We start off by taking the Fourier transform of the operators ##\chi## and ##\dot \chi##

\begin{equation*}
\tilde \chi = \int \frac{d^3 \vec x}{(2\pi)^{3/2}} \chi e^{-i \vec k \cdot \vec x}
\end{equation*}

\begin{equation*}
\tilde{\dot \chi} = \int \frac{d^3 \vec x}{(2\pi)^{3/2}} \dot \chi e^{-i \vec k \cdot \vec x}
\end{equation*}

Plugging them into the Fourier expansion (1) in the OP we get

\begin{align*}
\tilde \chi &= \int \frac{d^3 \vec x}{(2\pi)^{3/2}} \int \frac{d^3 \vec k'}{(2 \pi)^{3/2}} \left( a_{\vec k'} \chi_{\vec k'} e^{i \vec k' \cdot \vec x} + a^{\dagger}_{\vec k'}\chi^*_{\vec k'} e^{-i \vec k' \cdot \vec x} \right) e^{-i \vec k \cdot \vec x} \nonumber \\
&= \int \frac{d^3 \vec x d^3 \vec k'}{(2\pi)^3} \left(a_{\vec k'} \chi_{\vec k'} e^{i (\vec k' - \vec k ) \cdot \vec x} + a_{\vec k'}^{\dagger} \chi_{\vec k'}^* e^{-i (\vec k' + \vec k ) \cdot \vec x} \right) \nonumber \\
&= \int \frac{d^3 \vec k'}{(2\pi)^3}\left(a_{\vec k'} \chi_{\vec k'} \delta^{(3)}(\vec k' -\vec k) + a_{\vec k'}^{\dagger} \chi_{\vec k'}^* \delta^{(3)}(\vec k' +\vec k) \right) \nonumber \\
&= a_{\vec k} \chi_{\vec k} + a_{-\vec k}^{\dagger} \chi_{-\vec k}^*
\end{align*}

Similarly we get

\begin{equation*}
\tilde{\dot \chi} = a_{\vec k} \dot \chi_{\vec k} + a_{-\vec k}^{\dagger} \dot \chi_{-\vec k}^*
\end{equation*}

At this point we notice we have a ##2 \times 2## system of equations and all we have to do is solve it for ##a_{\vec k}## and ##a_{\vec k}^{\dagger}##. First we notice that ##\chi_{\vec k} = \chi_{-\vec k}## (this is because the equation of motion for ##\chi_{\vec k}## (equation (43) in #7) depends on the square of momentum ##k##).
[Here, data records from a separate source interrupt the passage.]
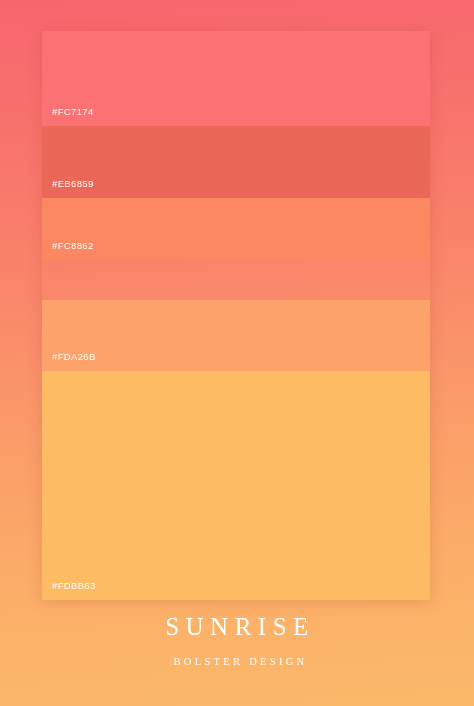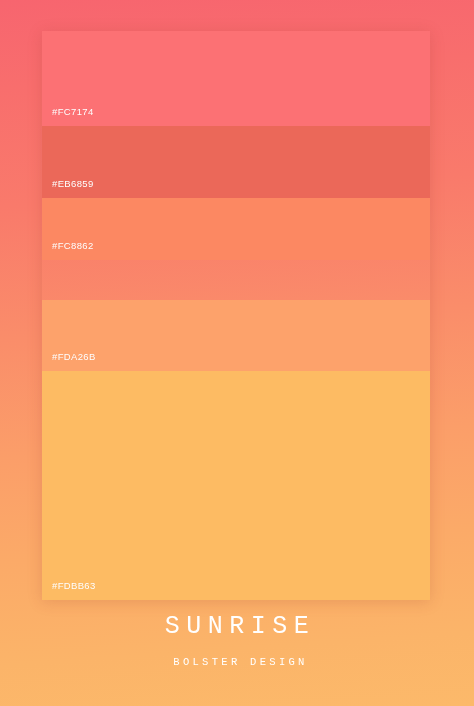--- a/index.html
+++ b/index.html
@@ -70,31 +70,31 @@
   }
 
   #poster-title {
     color: #ffffff;
     font-size: 25px;
     line-height: 30px;
     letter-spacing: 6.5px;
     font-weight: normal;
     margin: 0;
     padding: 0 0 0 6px;
-    font-family: Liberation Mono, monospace;
+    font-family: Liberation Serif, serif;
   }
 
   #poster-subtitle {
     color: #ffffff;
     font-size: 10.5px;
     line-height: 14px;
     letter-spacing: 3.3px;
     margin: 13px 0 0 4px;
     padding: 0 0 0 3px;
-    font-family: Liberation Mono, monospace;
+    font-family: Liberation Serif, serif;
   }
 </style>
 </head>
 <body>
 
 <div id="poster" style="background: linear-gradient(176deg, rgb(247, 101, 111) 0%, rgb(248, 110, 109) 12%, rgb(249, 122, 107) 28%, rgb(250, 141, 106) 46%, rgb(251, 158, 105) 62%, rgb(251, 170, 104) 76%, rgb(251, 180, 105) 90%, rgb(252, 185, 106) 100%);">
 
   <div id="palette-card">
 
     <div class="swatch" style="background-color: rgb(252, 113, 116); height: 106px;">

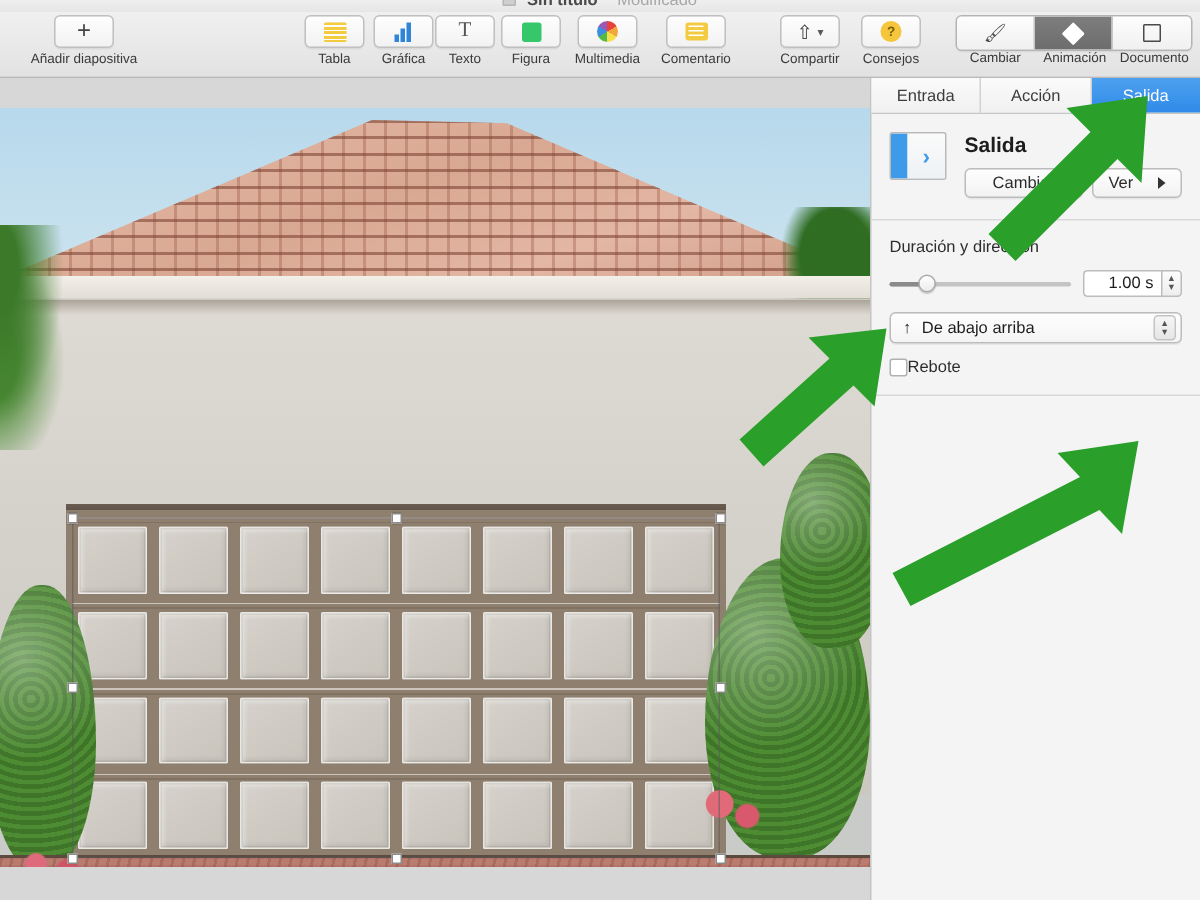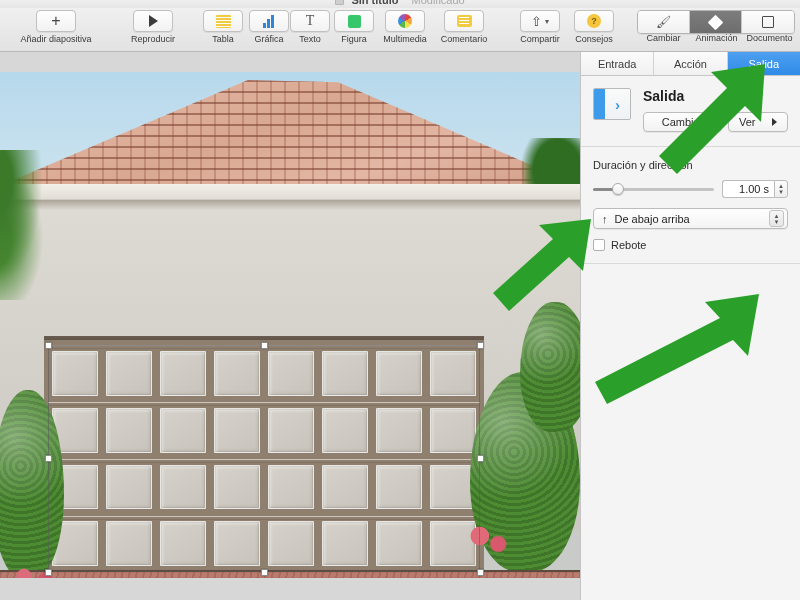--- a/index.html
+++ b/index.html
@@ -255,21 +255,21 @@
     display:flex; align-items:center; padding: 0 3px 0 8px;
     box-shadow: 0 1px 0 rgba(0,0,0,0.05); margin-bottom: 10px;
   }
   .popup .dir-arrow { font-size: 11px; color:#2b2b2b; margin-right: 7px; }
   .popup .ptext { flex:1; font-size: 11px; color:#1d1d1d; }
   .popup .pstep { width: 15px; height: 17px; border-radius:3px;
     background: linear-gradient(#f6f6f6,#e6e6e6); border:1px solid #c3c3c3;
     display:flex;flex-direction:column;align-items:center;justify-content:center;
     line-height:6px;color:#555;font-size:7px; }
 
-  .check-row { display:flex; align-items:center; gap: 6px; margin-bottom: 12px; }
+  .check-row { display:flex; align-items:center; margin-bottom: 12px; }
   .checkbox { width: 12px; height: 12px; background:#fff; border:1px solid #b0b0b0;
     border-radius: 2px; }
   .check-label { font-size: 11px; color:#2d2d2d; }
 
   .order-row { display:flex; align-items:center; justify-content:space-between;
     padding: 12px 12px 0 12px; }
   .order-label { font-size: 11px; color:#2d2d2d; }
   .order-field { display:flex; align-items:stretch; }
   .order-field .val {
     width: 44px; height: 19px; background:#fff; border:1px solid #bcbcbc;
@@ -294,26 +294,20 @@
 
   <div class="toolbar">
 
     <div class="tb-item" style="left:6px; width:100px;">
       <div class="tb-btn">
           <span class="ic-plus">+</span>
         </div>
       <div class="tb-lbl">Añadir diapositiva</div>
     </div>
 
-    <div class="tb-item" style="left:116px; width:74px;">
-      <div class="tb-btn">
-          <span class="ic-play"></span>
-        </div>
-      <div class="tb-lbl">Reproducir</div>
-    </div>
 
     <div class="tb-item" style="left:203px; width:40px;">
       <div class="tb-btn">
           <span class="ic-table"></span>
         </div>
       <div class="tb-lbl">Tabla</div>
     </div>
 
     <div class="tb-item" style="left:247px; width:44px;">
       <div class="tb-btn">

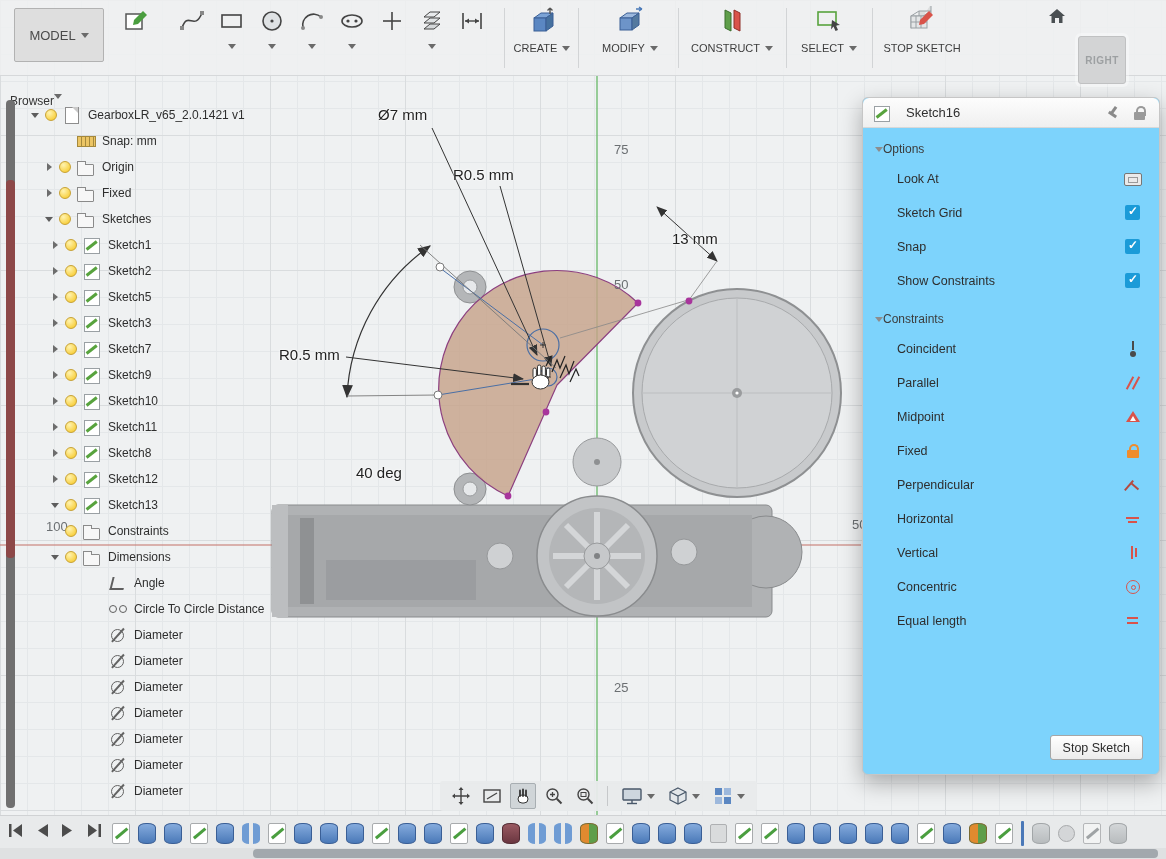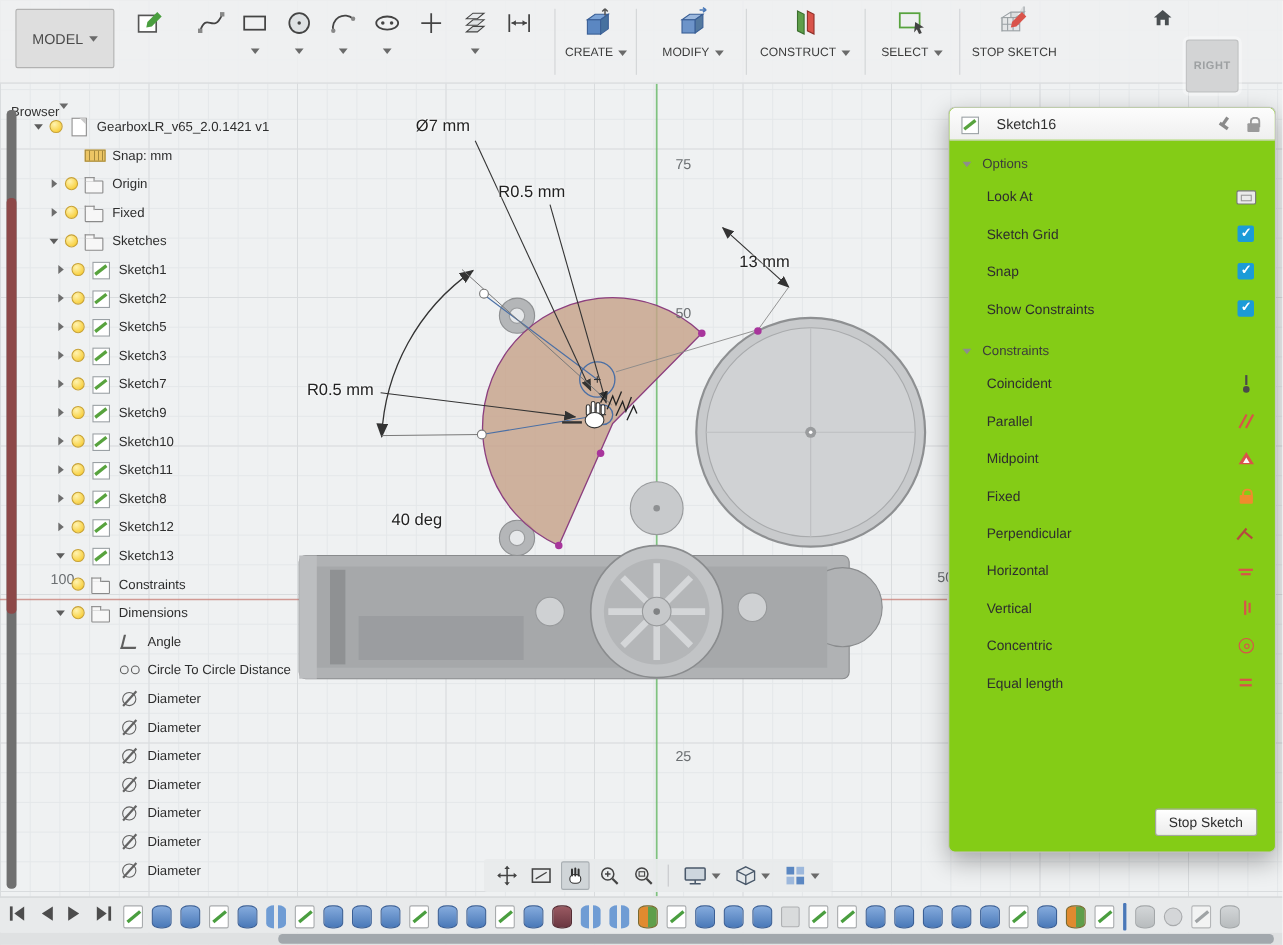--- a/index.html
+++ b/index.html
@@ -68,30 +68,30 @@
   .ic-sketch::after { content:""; position:absolute; left:2px; top:8px; width:13px; height:2.5px; background:#58a33e; transform:rotate(-38deg); }
   .ic-angle::before { content:""; position:absolute; left:2px; top:3px; width:12px; height:11px; border-left:2px solid #5f5f5f; border-bottom:2px solid #5f5f5f; transform:skewX(-14deg); }
   .ic-dist::before { content:""; position:absolute; left:0; top:5px; width:6px; height:6px; border:1.5px solid #5f5f5f; border-radius:50%; }
   .ic-dist::after { content:""; position:absolute; right:0; top:5px; width:6px; height:6px; border:1.5px solid #5f5f5f; border-radius:50%; }
   .ic-diam::before { content:""; position:absolute; left:2px; top:3px; width:11px; height:11px; border:1.5px solid #636363; border-radius:50%; }
   .ic-diam::after { content:""; position:absolute; left:8px; top:0; width:1.5px; height:18px; background:#636363; transform:rotate(42deg); }
   .tlabel { white-space:nowrap; }
 
   
   #palette { position:absolute; left:862px; top:97px; width:298px; height:678px; z-index:15;
-    background:#84cc16; border:1px solid #c6c6c6; border-radius:6px; box-shadow:0 8px 22px rgba(0,0,0,.30); }
+    background:#7dd3fc; border:1px solid #c6c6c6; border-radius:6px; box-shadow:0 8px 22px rgba(0,0,0,.30); }
   #palette-header { height:30px; background:linear-gradient(#fdfdfd,#efefef); border-bottom:1px solid #d8d8d8;
     border-radius:6px 6px 0 0; display:flex; align-items:center; padding:0 10px; gap:8px; }
   #palette-title { font-size:13px; color:#2f2f2f; flex:1; }
   .hicon { position:relative; width:18px; height:18px; }
   #pin-icon::before { content:""; position:absolute; left:7px; top:2px; width:3px; height:9px; background:#8a8a8a; transform:rotate(35deg); }
   #pin-icon::after { content:""; position:absolute; left:3px; top:9px; width:9px; height:3px; background:#8a8a8a; transform:rotate(35deg); }
   #lock-icon::before { content:""; position:absolute; left:3px; top:8px; width:11px; height:8px; background:#9a9a9a; border-radius:1px; }
   #lock-icon::after { content:""; position:absolute; left:5px; top:2px; width:6px; height:8px; border:2px solid #9a9a9a; border-bottom:none; border-radius:5px 5px 0 0; }
-  .sec-header { display:flex; align-items:center; gap:10px; padding:14px 0 6px 12px; font-size:12px; color:#3c3c3c; }
+  .sec-header { display:flex; align-items:center; gap:0; padding:14px 0 6px 12px; font-size:12px; color:#3c3c3c; }
   .sec-tri { width:0; height:0; border-left:4px solid transparent; border-right:4px solid transparent; border-top:5px solid #8d8d8d; }
   .prow { height:34px; display:flex; align-items:center; padding:0 16px 0 34px; }
   .prow .plabel { flex:1; font-size:12.5px; color:#2e2e2e; }
   .pctl { width:20px; height:20px; position:relative; }
   .ctl-check::before { content:""; position:absolute; left:2px; top:2px; width:15px; height:15px; background:#1b9bd8; border-radius:2px; }
   .ctl-check::after { content:"✓"; position:absolute; left:5px; top:1px; color:#fff; font-size:12px; font-weight:bold; }
   .ctl-lookat::before { content:""; position:absolute; left:1px; top:4px; width:16px; height:11px; border:1.5px solid #767676; border-radius:2px; background:#eaeaea; }
   .ctl-lookat::after { content:""; position:absolute; left:5px; top:8px; width:8px; height:4px; border:1px solid #9a9a9a; }
   .ci { width:20px; height:20px; position:relative; }
   .ic-coincident::before { content:""; position:absolute; left:9px; top:2px; width:2px; height:9px; background:#4a4a4a; }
So our system of equations can be equivalently written to be

\begin{equation*}
\tilde \chi = a_{\vec k} \chi_{\vec k} + a_{-\vec k}^{\dagger} \chi_{\vec k}^*
\end{equation*}

\begin{equation*}
\tilde{\dot \chi} = a_{\vec k} \dot \chi_{\vec k} + a_{-\vec k}^{\dagger} \dot \chi_{\vec k}^*
\end{equation*}

By taking a particular linear combination and making use of the identity I used at #9 we get

\begin{equation*}
a_{\vec k} = -i \dot \chi _{\vec k}^* \tilde \chi + i \chi_{\vec k}^* \tilde{\dot \chi}
\end{equation*}

It follows that

\begin{equation*}
a_{-\vec k}^{\dagger} = i \dot \chi_{\vec k} \tilde \chi - i \chi_{\vec k} \tilde{\dot \chi}
\end{equation*}

The Fourier transforms of ##a_{\vec k}## and ##a_{\vec k}^{\dagger}## are hence given by

\begin{equation*}
\boxed{a_{\vec k} = -i\int \frac{d^3 \vec x}{(2\pi)^{3/2}}\left[\dot \chi_{\vec k}^* \tilde \chi - \chi_{\vec k}^* \tilde{\dot \chi} \right] e^{-i \vec k \cdot \vec x}}
\end{equation*}

\begin{equation*}
\boxed{a_{\vec k}^{\dagger} = i\int \frac{d^3 \vec x}{(2\pi)^{3/2}}\left[\dot \chi_{\vec k} \tilde \chi - \chi_{\vec k} \tilde{\dot \chi} \right] e^{i \vec k \cdot \vec x}}
\end{equation*}

Where we took ##-k \to k## on the last equation, as it is customary to work with +ive ##k##.